North Korea rejects G8 criticism
Says it will bolster 'nuclear deterrent'
North Korea says it must bolster its nuclear capability to cope with a "hostile" U.S. policy amid high tension over the deadly sinking of a South Korean warship.
An international investigation concluded last month that North Korea torpedoed the warship Cheonan near the tense Korean sea border, killing 46 sailors.
North Korea denies the allegation and has warned that punishment could trigger war.
"The recent disturbing development on the Korean Peninsula underscores the need for (North Korea) to bolster its nuclear deterrent in a newly developed way to cope with the U.S. persistent hostile policy toward (the North) and military threat toward it," the North's Foreign Ministry said Monday in a release.
The statement, carried by the official Korean Central News Agency, didn't elaborate on how North Korea would strengthen its nuclear capability.
North Korea cites the threat of a nuclear attack from the U.S. as a main reason behind its drive to build atomic weapons. Pyongyang, which is believed to have enough weaponized plutonium for at least a half-dozen weapons, conducted its first nuclear test in 2006, drawing international condemnation and UN sanctions.
G8 condemns nuclear program
The warning came after top world leaders at a G8 meeting in Huntsville, Ont., on Saturday criticized North Korea over its nuclear program.
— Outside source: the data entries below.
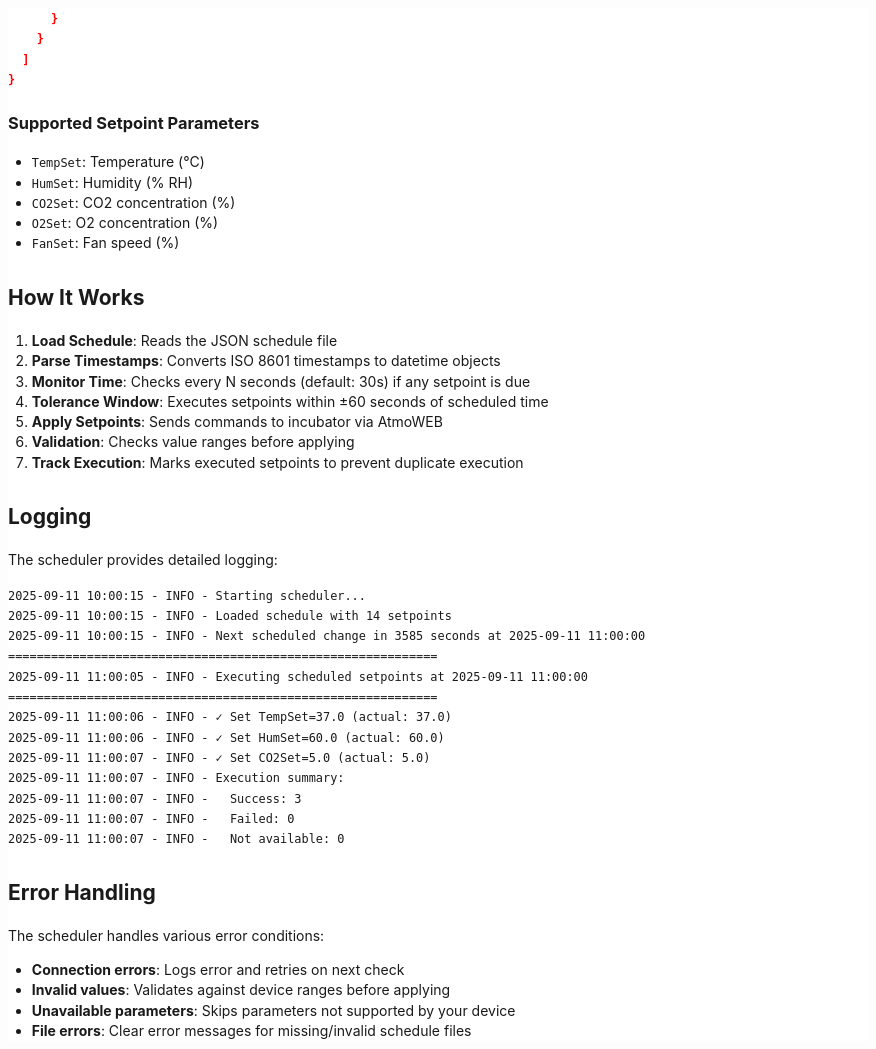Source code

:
 ```json
      }
    }
  ]
}
```

### Supported Setpoint Parameters

- `TempSet`: Temperature (°C)
- `HumSet`: Humidity (% RH)
- `CO2Set`: CO2 concentration (%)
- `O2Set`: O2 concentration (%)
- `FanSet`: Fan speed (%)

## How It Works

1. **Load Schedule**: Reads the JSON schedule file
2. **Parse Timestamps**: Converts ISO 8601 timestamps to datetime objects
3. **Monitor Time**: Checks every N seconds (default: 30s) if any setpoint is due
4. **Tolerance Window**: Executes setpoints within ±60 seconds of scheduled time
5. **Apply Setpoints**: Sends commands to incubator via AtmoWEB
6. **Validation**: Checks value ranges before applying
7. **Track Execution**: Marks executed setpoints to prevent duplicate execution

## Logging

The scheduler provides detailed logging:

```
2025-09-11 10:00:15 - INFO - Starting scheduler...
2025-09-11 10:00:15 - INFO - Loaded schedule with 14 setpoints
2025-09-11 10:00:15 - INFO - Next scheduled change in 3585 seconds at 2025-09-11 11:00:00
============================================================
2025-09-11 11:00:05 - INFO - Executing scheduled setpoints at 2025-09-11 11:00:00
============================================================
2025-09-11 11:00:06 - INFO - ✓ Set TempSet=37.0 (actual: 37.0)
2025-09-11 11:00:06 - INFO - ✓ Set HumSet=60.0 (actual: 60.0)
2025-09-11 11:00:07 - INFO - ✓ Set CO2Set=5.0 (actual: 5.0)
2025-09-11 11:00:07 - INFO - Execution summary:
2025-09-11 11:00:07 - INFO -   Success: 3
2025-09-11 11:00:07 - INFO -   Failed: 0
2025-09-11 11:00:07 - INFO -   Not available: 0
```

## Error Handling

The scheduler handles various error conditions:

- **Connection errors**: Logs error and retries on next check
- **Invalid values**: Validates against device ranges before applying
- **Unavailable parameters**: Skips parameters not supported by your device
- **File errors**: Clear error messages for missing/invalid schedule files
The leaders also condemned the attack that led to the sinking of the Cheonan but didn't explicitly blame North Korea for it.
Backed by the U.S. and other countries, South Korea has taken its own punitive measures against North Korea, including trade restrictions.
The North reacted angrily, declaring it was cutting off ties with Seoul and threatening to attack.
South Korea has taken the issue to the UN Security Council to seek punishment for North Korea.